Researchers often live in their own bubbles. They may simply be unaware of the study. aDNA scientists, as we should know by now, are often historically and archaeologically illiterates.

In any event, the researchers used cattle teeth to extract DNA. I am not sure why we have a lack of aDNA samples from Nubia/Sudan, considering the massive Kerma and 25th Dynasty burials with hundreds of cattle heads.
 
Doug M
Member # 7650
 - posted
The obvious truth is these researchers have their own a priori models and are trying to force the data into those models no matter what. The French were the colonial power of North West Africa and thus have been the ones developing this historiography of the Maghreb separate from the rest of Africa. As if it was a separate continent and developed its language and culture independent from Africans and only had connections to Eurasia. Meanwhile other Europeans are studying the Sahel and Upper Nile where they are modeling the spread of cattle into "sub Saharan" Africa. And the findings are challenging this idea that North Africa is separate from the rest of Africa or that innovations in agriculture were also simply imports.

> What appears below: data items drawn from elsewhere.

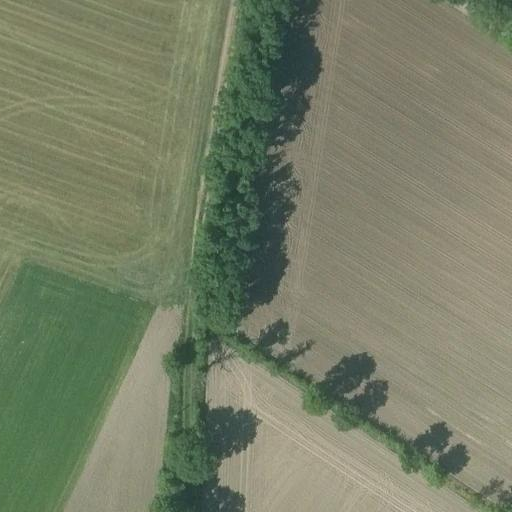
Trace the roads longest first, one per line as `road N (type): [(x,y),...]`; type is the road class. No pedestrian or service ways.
road 1 (track): [(245,0),(195,327),(182,511)]
road 2 (track): [(198,305),(506,511)]
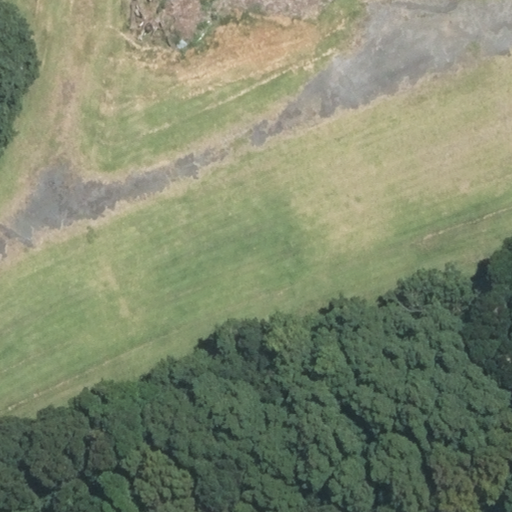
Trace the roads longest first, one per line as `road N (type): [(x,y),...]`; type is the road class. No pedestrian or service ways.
road 1 (track): [(511,12),(14,218),(0,231)]
road 2 (track): [(55,202),(54,150),(88,0)]
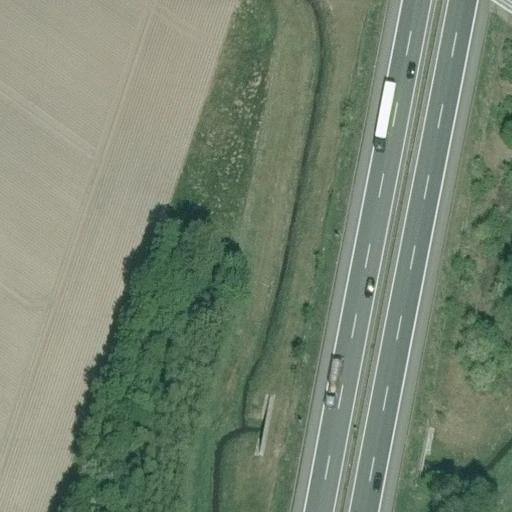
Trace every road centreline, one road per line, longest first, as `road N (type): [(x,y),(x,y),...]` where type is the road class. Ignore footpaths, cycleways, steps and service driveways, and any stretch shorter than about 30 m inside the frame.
road 1 (track): [(259,0),(285,17),(259,262),(207,426),(191,511)]
road 2 (motorway): [(365,511),(463,0)]
road 3 (motorway): [(417,0),(320,511)]
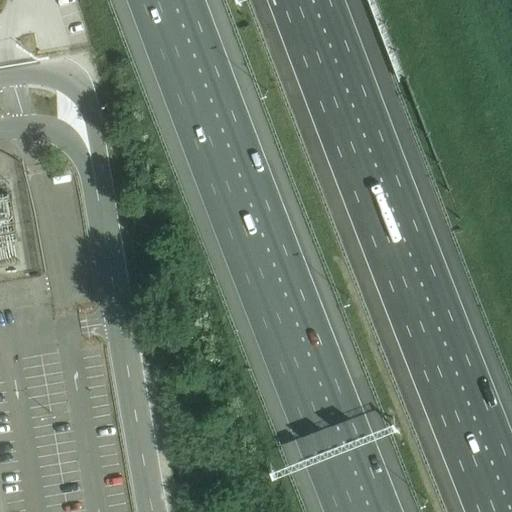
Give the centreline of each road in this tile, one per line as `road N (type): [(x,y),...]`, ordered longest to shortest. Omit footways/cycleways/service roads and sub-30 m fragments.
road 1 (motorway): [(179,0),(373,511)]
road 2 (motorway): [(493,511),(304,0)]
road 3 (unclassified): [(92,165),(151,511)]
road 4 (unclassified): [(92,165),(90,113),(69,77),(39,71),(0,78)]
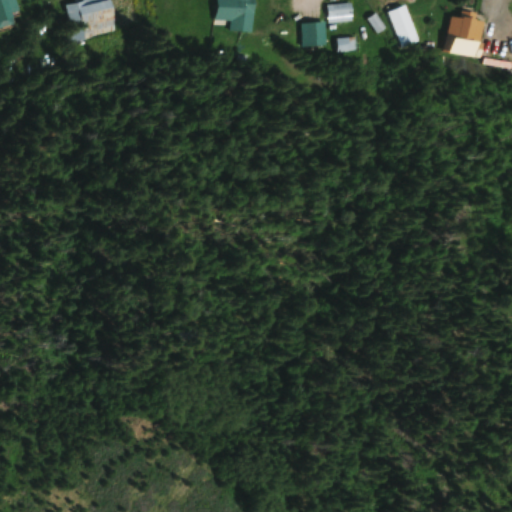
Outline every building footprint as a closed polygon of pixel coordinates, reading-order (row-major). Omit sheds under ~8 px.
[(18,12),(14,0),(0,0),(0,28),(14,25),(11,14),(18,12)] [(73,0),(65,1),(72,38),(115,30),(109,0),(73,0)] [(114,0),(115,24),(133,24),(133,0),(114,0)] [(229,31),(252,32),(253,0),(215,0),(215,21),(230,22),(229,31)] [(351,22),(350,4),(325,6),(327,24),(351,22)] [(406,11),(405,6),(386,13),(399,48),(421,40),(410,10),(406,11)] [(508,55),(509,38),(499,38),(500,25),(473,24),(474,16),(455,14),(454,20),(438,19),(438,33),(447,34),(446,39),(438,38),(437,52),(508,55)] [(300,24),(300,47),(323,47),(323,24),(300,24)] [(352,39),(335,39),(335,52),(352,52),(352,39)]
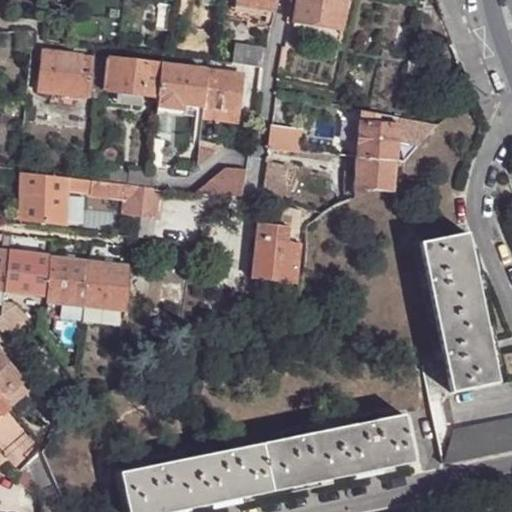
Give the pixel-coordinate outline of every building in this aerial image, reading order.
[(275,0),(225,0),(225,5),(274,13),(275,0)] [(297,0),(293,23),(314,27),(311,42),(336,47),(345,0),(297,0)] [(105,61),(106,50),(92,47),(90,59),(87,98),(102,100),(103,92),(105,61)] [(231,67),(258,71),(262,51),(234,47),(231,67)] [(38,92),(87,98),(90,59),(43,53),(38,92)] [(151,101),(157,102),(161,68),(105,61),(103,92),(115,94),(140,96),(142,97),(143,91),(152,91),(151,97),(151,101)] [(179,114),(179,105),(203,108),(207,75),(161,68),(157,102),(156,112),(179,114)] [(235,124),(236,112),(241,79),(207,75),(203,108),(202,120),(235,124)] [(138,110),(140,96),(115,94),(112,107),(138,110)] [(397,127),(376,124),(377,115),(361,112),(360,123),(358,137),(357,159),(394,163),(397,127)] [(352,136),(358,137),(360,123),(350,122),(349,134),(352,136)] [(434,128),(408,122),(407,147),(416,147),(434,128)] [(267,151),(298,154),(300,131),(270,127),(267,151)] [(153,139),(151,167),(161,168),(163,140),(153,139)] [(199,150),(196,170),(216,155),(199,150)] [(354,199),(373,192),(376,183),(392,184),(394,163),(357,159),(356,174),(354,199)] [(286,169),(266,166),(259,211),(273,212),(280,209),(286,169)] [(95,183),(112,185),(113,173),(96,171),(95,183)] [(244,174),(221,171),(216,175),(192,193),(241,199),(244,174)] [(128,187),(129,173),(113,173),(112,185),(114,186),(128,187)] [(153,182),(153,174),(150,174),(129,173),(128,187),(128,189),(136,189),(152,190),(153,182)] [(335,208),(354,199),(356,174),(340,173),(335,208)] [(65,225),(68,181),(24,176),(20,221),(65,226),(65,225)] [(78,191),(79,182),(68,181),(65,225),(73,226),(74,208),(78,209),(79,192),(78,191)] [(113,195),(114,186),(112,185),(95,183),(79,182),(78,191),(79,192),(113,195)] [(373,192),(392,194),(392,184),(376,183),(373,192)] [(128,189),(128,187),(114,186),(113,195),(128,197),(128,189)] [(132,216),(155,220),(159,197),(152,195),(153,192),(136,189),(132,216)] [(321,218),(335,208),(329,204),(318,212),(321,218)] [(250,280),(293,286),(299,246),(286,245),(288,230),(258,225),(250,280)] [(472,265),(466,237),(418,247),(450,396),(499,386),(491,350),(472,265)] [(0,294),(4,295),(9,253),(0,251),(0,294)] [(52,258),(9,253),(4,295),(47,301),(52,258)] [(83,312),(90,263),(52,258),(47,301),(46,308),(83,312)] [(128,268),(90,263),(83,312),(119,317),(126,318),(128,268)] [(15,308),(0,318),(0,333),(22,317),(15,308)] [(117,330),(119,317),(83,312),(81,325),(117,330)] [(0,400),(7,409),(26,394),(0,362),(0,400)] [(0,420),(13,436),(9,440),(17,449),(21,446),(33,460),(38,455),(42,451),(7,409),(0,400),(0,420)] [(74,421),(85,413),(79,405),(68,413),(74,421)] [(67,427),(74,421),(68,413),(61,419),(67,427)] [(190,511),(413,465),(403,418),(118,478),(125,511),(190,511)] [(511,453),(511,421),(453,433),(443,468),(511,453)] [(56,495),(46,472),(39,479),(36,482),(45,498),(56,495)]
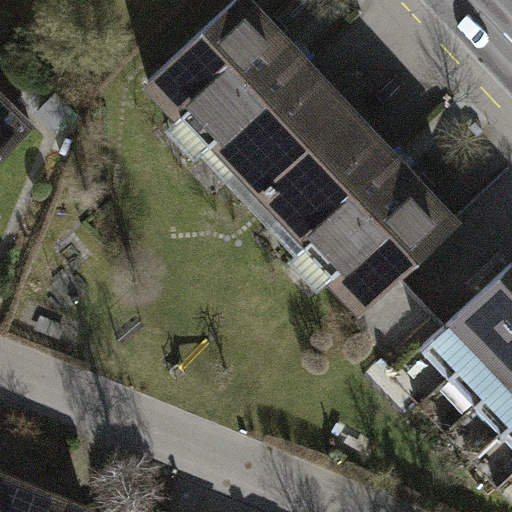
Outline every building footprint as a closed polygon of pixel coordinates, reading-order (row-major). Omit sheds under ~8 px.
[(240,0),(150,81),(255,198),(359,106),(264,0),(240,0)] [(0,94),(0,159),(32,125),(0,94)] [(255,198),(360,316),(464,223),(359,106),(255,198)] [(511,262),(421,343),(511,444),(511,262)] [(0,462),(0,511),(89,511),(94,500),(0,462)]
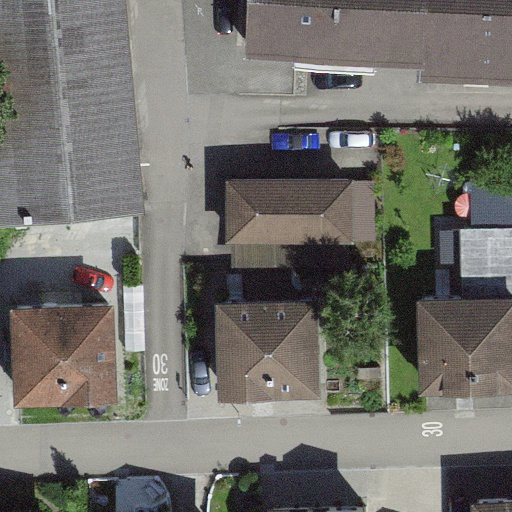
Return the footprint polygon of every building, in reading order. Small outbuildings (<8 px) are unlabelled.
[(133,0),(0,0),(0,152),(7,229),(153,216),(133,0)] [(511,0),(250,0),(248,51),(422,59),(421,77),(511,81),(511,0)] [(363,178),(235,175),(233,249),(361,252),(363,178)] [(511,297),(423,301),(426,397),(511,393),(511,297)] [(326,299),(225,304),(230,401),(330,396),(326,299)] [(118,308),(17,313),(21,405),(122,400),(118,308)] [(511,511),(511,486),(472,488),(473,511),(511,511)]
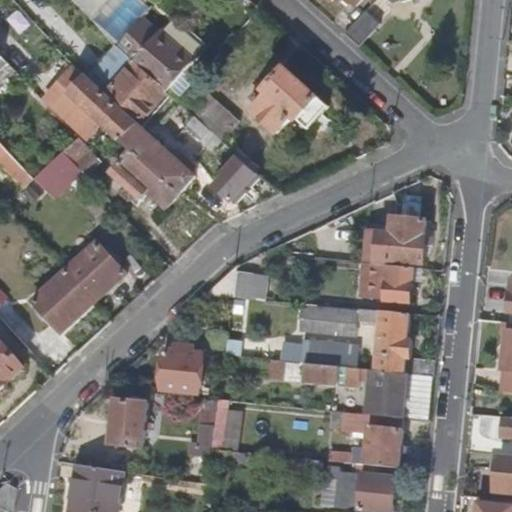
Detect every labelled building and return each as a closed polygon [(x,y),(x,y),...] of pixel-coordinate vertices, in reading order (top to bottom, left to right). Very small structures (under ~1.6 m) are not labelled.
[(381,25),(367,12),(347,34),(361,47),(381,25)] [(184,97),(197,82),(187,73),(210,46),(191,29),(188,33),(173,21),(162,34),(144,17),(118,46),(136,62),(169,92),(170,93),(174,89),(184,97)] [(0,76),(11,66),(0,53),(0,76)] [(73,95),(126,140),(127,141),(141,123),(142,124),(169,92),(136,62),(107,95),(87,78),(73,95)] [(286,70),(264,94),(269,98),(259,109),(255,114),(279,136),(293,120),(306,132),(327,109),(286,70)] [(269,98),(264,94),(259,90),(250,102),(259,109),(269,98)] [(212,131),(224,142),(241,122),(218,103),(201,122),(212,131)] [(190,126),(205,140),(212,131),(201,122),(197,118),(190,126)] [(200,175),(146,127),(142,124),(141,123),(127,141),(137,149),(186,192),(200,175)] [(205,140),(208,142),(217,150),(224,142),(212,131),(205,140)] [(0,165),(2,163),(28,190),(37,182),(38,181),(36,179),(0,139),(0,165)] [(99,161),(90,151),(80,141),(67,153),(86,174),(99,161)] [(173,206),(186,192),(137,149),(117,173),(147,199),(154,190),(173,206)] [(36,179),(38,181),(37,182),(45,191),(75,164),(65,153),(36,179)] [(218,187),(238,206),(248,195),(245,192),(260,175),(241,157),(225,175),(227,176),(218,187)] [(423,203),(405,201),(403,218),(395,218),(394,233),(392,233),(389,260),(426,264),(429,237),(427,237),(429,221),(421,220),(423,203)] [(99,242),(67,272),(95,304),(128,274),(99,242)] [(415,303),(419,270),(375,265),(372,295),(391,297),(391,300),(415,303)] [(238,267),(207,296),(234,299),(238,274),(238,267)] [(95,304),(67,272),(34,302),(63,334),(95,304)] [(255,276),(238,274),(234,299),(252,300),(255,276)] [(413,315),(305,305),(303,332),(358,337),(359,320),(383,322),(378,371),(409,374),(436,376),(438,361),(413,358),(414,339),(410,339),(413,315)] [(511,323),(503,323),(502,331),(509,332),(511,331),(511,323)] [(511,331),(509,332),(502,393),(511,393),(511,331)] [(27,368),(0,339),(0,396),(1,397),(8,390),(8,384),(12,381),(12,382),(27,368)] [(357,346),(305,342),(303,363),(360,369),(361,348),(357,346)] [(187,353),(168,350),(163,391),(201,395),(205,348),(188,346),(187,353)] [(303,363),(288,362),(286,381),(361,387),(362,381),(373,382),(371,403),(374,403),(374,408),(398,411),(398,406),(407,406),(409,374),(378,371),(360,369),(303,363)] [(436,376),(409,374),(407,406),(406,419),(432,421),(436,376)] [(149,403),(118,400),(113,445),(144,448),(149,403)] [(230,401),(220,400),(214,439),(213,450),(237,452),(244,412),(229,410),(230,401)] [(374,403),(371,403),(370,415),(406,419),(407,406),(398,406),(398,411),(374,408),(374,403)] [(370,415),(346,413),(344,432),(371,435),(370,449),(359,448),(358,454),(331,452),(331,462),(359,465),(398,468),(401,469),(406,419),(370,415)] [(511,418),(505,418),(503,438),(511,438),(511,418)] [(214,439),(204,438),(201,456),(212,457),(213,450),(214,439)] [(237,452),(213,450),(212,457),(211,461),(231,464),(231,462),(247,464),(247,454),(237,452)] [(511,456),(500,455),(496,492),(511,493),(511,456)] [(120,511),(126,472),(80,465),(72,511),(74,511),(120,511)] [(341,468),(330,467),(325,506),(378,511),(396,511),(399,478),(397,478),(398,468),(359,465),(358,475),(341,473),(341,468)] [(5,483),(0,487),(0,506),(12,511),(15,489),(5,483)] [(511,511),(511,501),(481,499),(479,511),(511,511)]
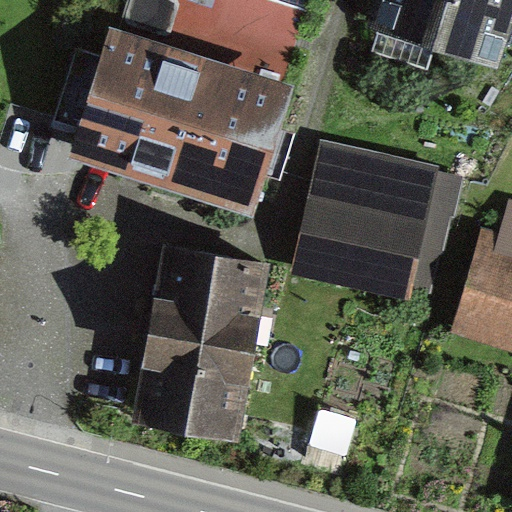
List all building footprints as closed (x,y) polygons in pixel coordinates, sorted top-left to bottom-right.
[(511,44),(511,0),(379,0),(374,18),(507,61),(511,44)] [(304,77),(108,19),(66,159),(262,217),(304,77)] [(445,162),(321,139),(296,274),(419,297),(445,162)] [(511,199),(496,195),(453,329),(511,347),(511,199)] [(278,258),(170,238),(136,417),(244,438),(278,258)]
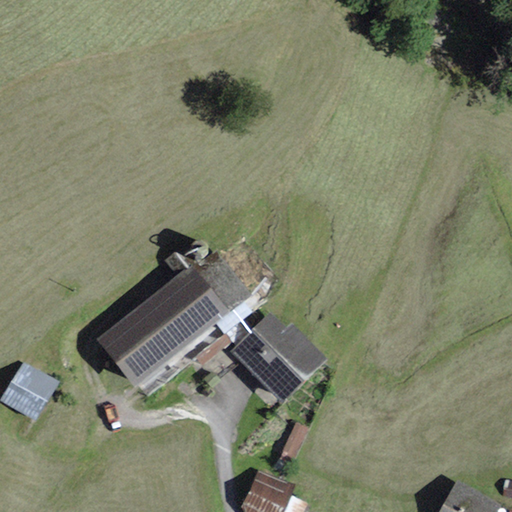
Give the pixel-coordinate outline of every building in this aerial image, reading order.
[(182,266),(89,334),(122,379),(215,310),(182,266)] [(271,327),(256,310),(220,339),(269,397),(319,356),(285,315),(271,327)] [(49,379),(15,358),(0,381),(0,407),(23,422),(49,379)] [(272,511),(285,483),(250,468),(232,509),(238,511),(272,511)] [(483,511),(487,506),(448,483),(431,511),(483,511)]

If you really want to go further than that the actual issue is two basic models of human cognitive and developmental evolution related to agriculture and civilization. One model assumes agriculture and civilization just magically popped up one day in humans 5,000 years ago. The other model says these things did not just pop up out of nowhere and are related to thousands of years of evolution. This applies to Africa because it would have been the location of a lot of the evolutionary steps related to the eventual rise of agriculture. That means various attempts to cultivate wild grains as part of thousands of years of hunting and gathering and learning to identify different plant species and which are useful and which arent. This also relates to civilization in the same way. So when ancient sites are found showing transitional evolution from wild harvesting and wild cultivation of grains and domestication of wild animals they disregard them. Because they assume a "sudden arrival" of agriculture from outside sources, they are only generally looking for evidence to fit that model. Which means ignoring all the evidence of this slow evolution and transition from one to the other. These people keep searching for and promoting fantastical ideas about civilizations and agriculture practices that just "popped up" like magically and not the reality of long slow evolution through trial and error over time.